The Journal Gazette
 
 
Tuesday, April 06, 2021 1:00 am

Briefs

LG pulls plug on mobile phone unit

News services

SEOUL, South Korea – South Korean electronics maker LG said Monday it is getting out of its loss-making mobile phone business to focus on electric vehicle components, robotics, artificial intelligence and other products and services.

LG's board approved the shift in strategy and the company expects to fully exit the phone business by the end of July, it said in a statement.

LG was once the third-largest mobile phone maker but has lost market share to Chinese and other competitors. It was still No. 3 in North America, with a 13% market share behind Apple's 39% and Samsung's 30% as of the third quarter of 2020, according to Counterpoint Technology Market Research.

The company said it would sell its phone inventory and provide services and support for a while depending on where they are sold.

Tribune parent ponders new offer

The company that owns the Chicago Tribune and other major U.S. newspapers said Monday that it would discuss a $679 million bid from hotel mogul Stewart Bainum and Wyoming billionaire Hansjorg Wyss that is higher than the $634 million offer from hedge fund Alden Global.

The board's special committee said its decision lets Tribune “engage in discussions and negotiations with, and provide diligence information to Newslight,” which is Bainum and Wyss' group. But for now it continues to recommend that shareholders choose Alden's offer.

Tribune Publishing Co. said it got a nonbinding proposal from Newslight on Thursday, an offer of $18.50 per share that was fully financed by equity from Bainum and Wyss.

Alden owns nearly one-third of Tribune's shares. 

A representative for Alden declined to comment Monday.

Service sector sets record in March

The U.S. services sector, which employs most Americans, recorded record growth in March as the easing of novel coronavirus restrictions released pent-up consumer demand.

The Institute for Supply Management, an association of purchasing managers, reported Monday that its nonmanufacturing index rose to an all-time high 63.7 last month from 55.3 in February.

The old record of 60.9 was set in October 2018.

Anything above 50 signals growth, and the services sector is on a 10-month winning streak since rebounding from the economic effect of the pandemic last spring.

The March reading was much higher than economists had expected.

- _Parts of the exercise_
**a.** Answer these questions using the business briefs:
(i) By what point does LG expect to fully exit the phone business?
(ii) What per-share price did the Newslight offer carry?
(iii) What was the previous record for the nonmanufacturing index, and when was it set?
**b.** Translate this sentence from the business briefs into Spanish: "The March reading was much higher than economists had expected."

Saved data entries:
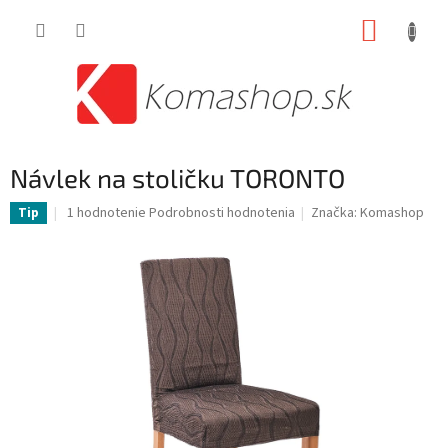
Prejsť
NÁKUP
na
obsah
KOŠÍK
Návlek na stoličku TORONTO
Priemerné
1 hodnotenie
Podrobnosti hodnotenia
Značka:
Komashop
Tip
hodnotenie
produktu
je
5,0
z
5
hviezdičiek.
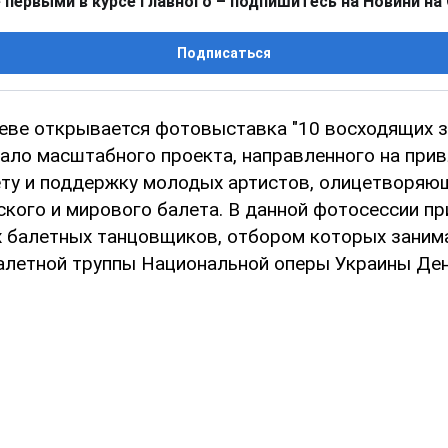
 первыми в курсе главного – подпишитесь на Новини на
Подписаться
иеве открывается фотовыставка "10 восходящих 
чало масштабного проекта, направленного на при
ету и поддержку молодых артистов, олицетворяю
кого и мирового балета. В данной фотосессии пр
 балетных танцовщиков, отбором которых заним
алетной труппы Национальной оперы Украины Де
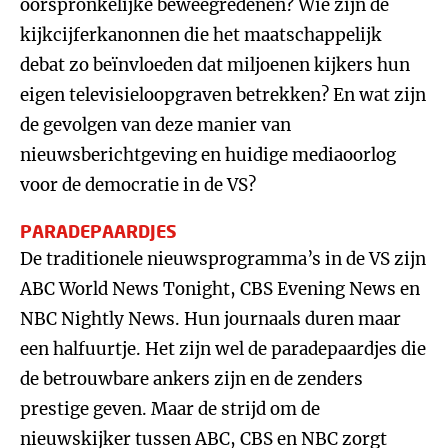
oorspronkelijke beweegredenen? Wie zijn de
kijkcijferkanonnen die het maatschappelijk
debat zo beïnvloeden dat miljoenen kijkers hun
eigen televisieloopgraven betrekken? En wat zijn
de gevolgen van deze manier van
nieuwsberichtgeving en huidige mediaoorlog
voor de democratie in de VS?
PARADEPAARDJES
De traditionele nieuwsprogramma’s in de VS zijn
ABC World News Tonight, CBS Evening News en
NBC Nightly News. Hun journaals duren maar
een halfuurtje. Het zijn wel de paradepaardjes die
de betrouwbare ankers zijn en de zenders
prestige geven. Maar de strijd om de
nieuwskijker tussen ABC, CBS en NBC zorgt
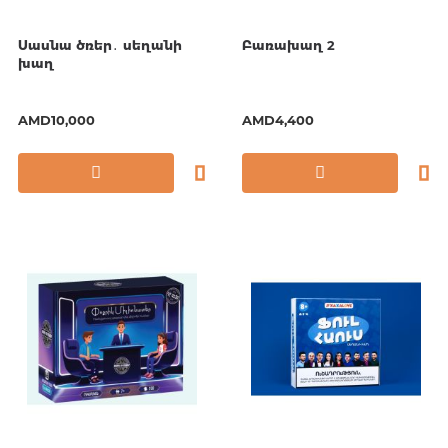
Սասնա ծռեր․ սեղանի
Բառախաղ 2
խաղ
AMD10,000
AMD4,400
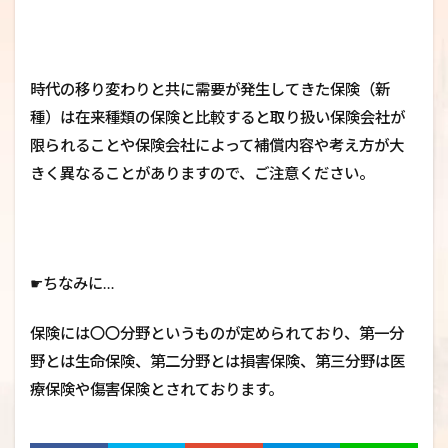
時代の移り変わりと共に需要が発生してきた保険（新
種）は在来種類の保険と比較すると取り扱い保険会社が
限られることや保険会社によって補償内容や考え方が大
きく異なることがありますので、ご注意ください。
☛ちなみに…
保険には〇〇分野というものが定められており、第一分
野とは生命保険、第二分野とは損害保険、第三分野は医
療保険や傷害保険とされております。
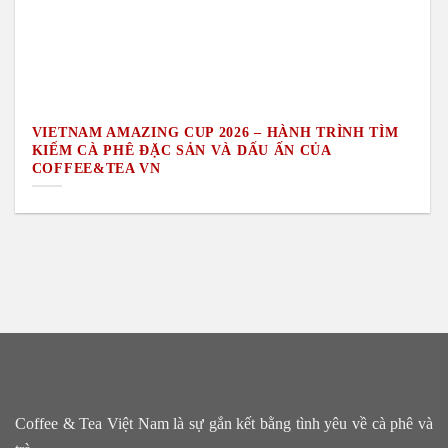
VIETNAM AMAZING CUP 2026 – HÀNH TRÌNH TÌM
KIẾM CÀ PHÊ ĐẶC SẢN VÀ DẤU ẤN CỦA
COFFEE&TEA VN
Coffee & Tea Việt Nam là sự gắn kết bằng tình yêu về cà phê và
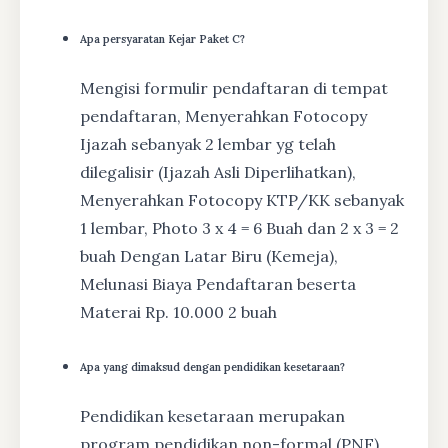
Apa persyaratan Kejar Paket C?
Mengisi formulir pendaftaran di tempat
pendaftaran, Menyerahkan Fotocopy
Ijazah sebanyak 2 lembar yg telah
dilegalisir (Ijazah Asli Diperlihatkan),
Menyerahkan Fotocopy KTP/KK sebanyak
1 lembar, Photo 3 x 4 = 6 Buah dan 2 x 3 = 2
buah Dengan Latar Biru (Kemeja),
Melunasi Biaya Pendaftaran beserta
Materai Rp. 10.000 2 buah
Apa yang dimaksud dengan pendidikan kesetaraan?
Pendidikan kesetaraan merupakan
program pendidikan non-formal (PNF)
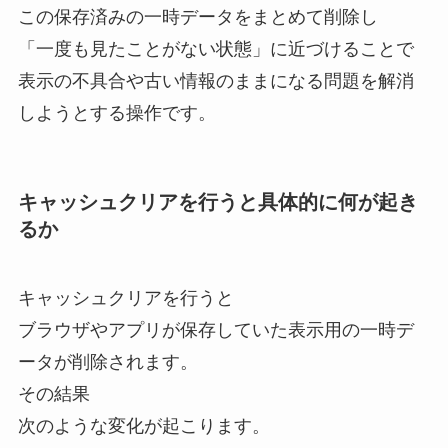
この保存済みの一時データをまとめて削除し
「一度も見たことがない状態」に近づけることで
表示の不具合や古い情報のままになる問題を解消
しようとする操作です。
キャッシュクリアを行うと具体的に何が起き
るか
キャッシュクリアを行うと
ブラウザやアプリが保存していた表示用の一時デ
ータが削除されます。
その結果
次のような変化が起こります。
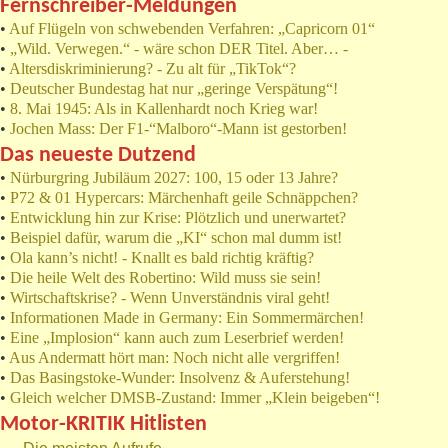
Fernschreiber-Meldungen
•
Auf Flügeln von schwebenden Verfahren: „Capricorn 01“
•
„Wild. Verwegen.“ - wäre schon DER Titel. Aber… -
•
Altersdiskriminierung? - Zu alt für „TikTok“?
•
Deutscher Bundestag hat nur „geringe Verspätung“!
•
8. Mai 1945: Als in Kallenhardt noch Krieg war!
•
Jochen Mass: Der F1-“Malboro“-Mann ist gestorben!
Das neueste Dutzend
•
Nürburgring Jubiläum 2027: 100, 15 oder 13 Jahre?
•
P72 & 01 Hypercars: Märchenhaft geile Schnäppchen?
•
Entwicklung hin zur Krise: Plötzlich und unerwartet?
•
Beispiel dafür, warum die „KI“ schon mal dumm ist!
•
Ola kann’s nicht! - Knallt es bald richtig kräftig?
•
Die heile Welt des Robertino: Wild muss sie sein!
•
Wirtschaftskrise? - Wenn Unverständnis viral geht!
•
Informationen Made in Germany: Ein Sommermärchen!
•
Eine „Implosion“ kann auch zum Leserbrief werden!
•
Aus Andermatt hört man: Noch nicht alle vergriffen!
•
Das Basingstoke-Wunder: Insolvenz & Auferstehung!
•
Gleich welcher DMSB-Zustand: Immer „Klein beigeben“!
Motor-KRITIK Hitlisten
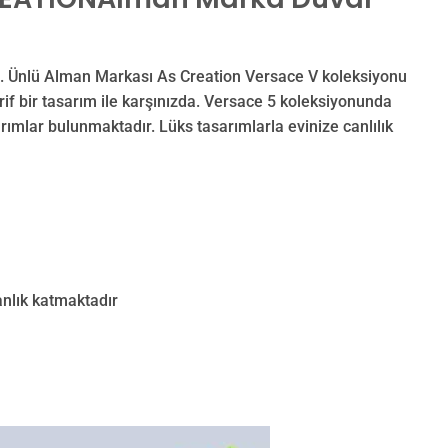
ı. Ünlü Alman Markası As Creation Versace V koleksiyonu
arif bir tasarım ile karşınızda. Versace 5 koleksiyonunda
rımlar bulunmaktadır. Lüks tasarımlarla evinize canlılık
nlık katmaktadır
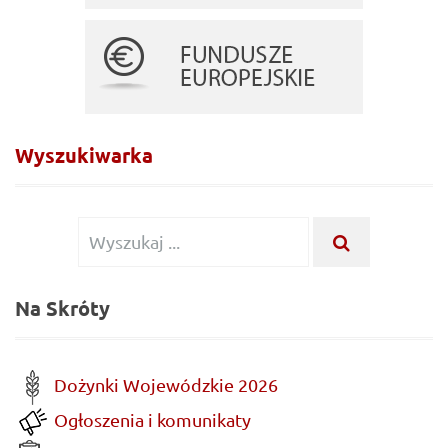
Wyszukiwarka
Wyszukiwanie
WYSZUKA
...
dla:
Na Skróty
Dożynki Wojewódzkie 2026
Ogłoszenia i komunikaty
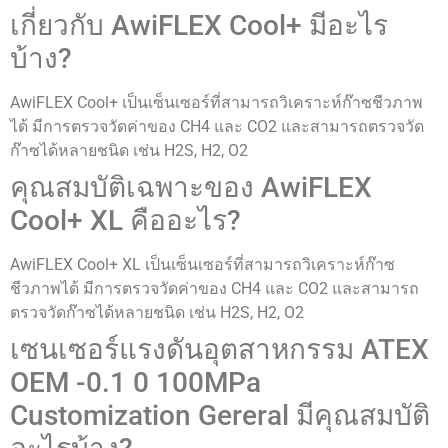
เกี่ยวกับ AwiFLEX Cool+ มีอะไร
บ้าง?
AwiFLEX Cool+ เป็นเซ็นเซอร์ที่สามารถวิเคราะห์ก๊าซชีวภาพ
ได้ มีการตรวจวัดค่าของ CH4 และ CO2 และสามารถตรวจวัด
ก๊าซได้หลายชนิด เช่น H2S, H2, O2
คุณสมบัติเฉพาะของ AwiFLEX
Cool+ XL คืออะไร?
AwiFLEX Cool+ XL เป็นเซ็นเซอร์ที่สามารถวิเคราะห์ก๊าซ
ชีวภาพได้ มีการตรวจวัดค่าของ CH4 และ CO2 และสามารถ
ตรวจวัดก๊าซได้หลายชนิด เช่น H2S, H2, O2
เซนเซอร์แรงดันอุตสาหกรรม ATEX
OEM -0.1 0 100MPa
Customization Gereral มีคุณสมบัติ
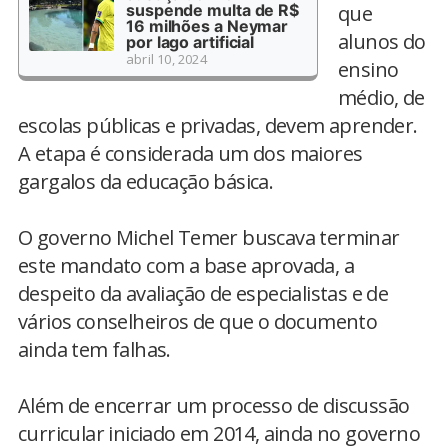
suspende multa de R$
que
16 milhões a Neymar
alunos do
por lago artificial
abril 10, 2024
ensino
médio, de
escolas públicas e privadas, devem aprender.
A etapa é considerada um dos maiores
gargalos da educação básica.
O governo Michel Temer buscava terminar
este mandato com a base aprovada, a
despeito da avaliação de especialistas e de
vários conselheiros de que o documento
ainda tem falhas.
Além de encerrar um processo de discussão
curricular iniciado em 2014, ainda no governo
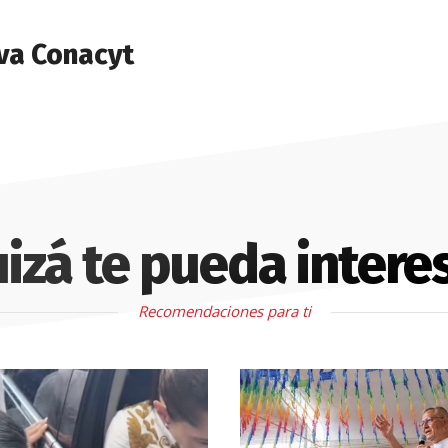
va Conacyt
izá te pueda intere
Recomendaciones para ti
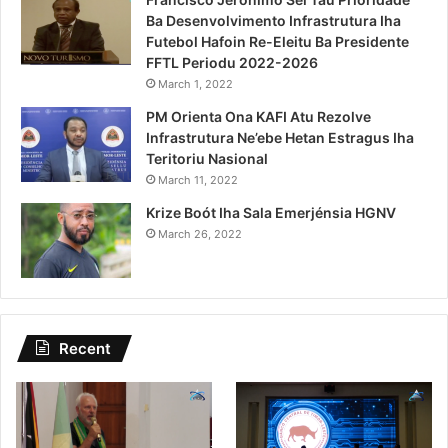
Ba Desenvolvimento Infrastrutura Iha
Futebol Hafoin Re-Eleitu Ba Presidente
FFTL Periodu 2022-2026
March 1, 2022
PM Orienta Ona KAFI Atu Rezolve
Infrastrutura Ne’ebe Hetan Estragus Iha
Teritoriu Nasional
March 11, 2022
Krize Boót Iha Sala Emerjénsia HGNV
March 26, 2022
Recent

- _Answers by item_
**a.**
(i) By the end of July.
(ii) $18.50 per share.
(iii) 60.9, set in October 2018.

**b.** La lectura de marzo fue mucho más alta de lo que los economistas habían previsto.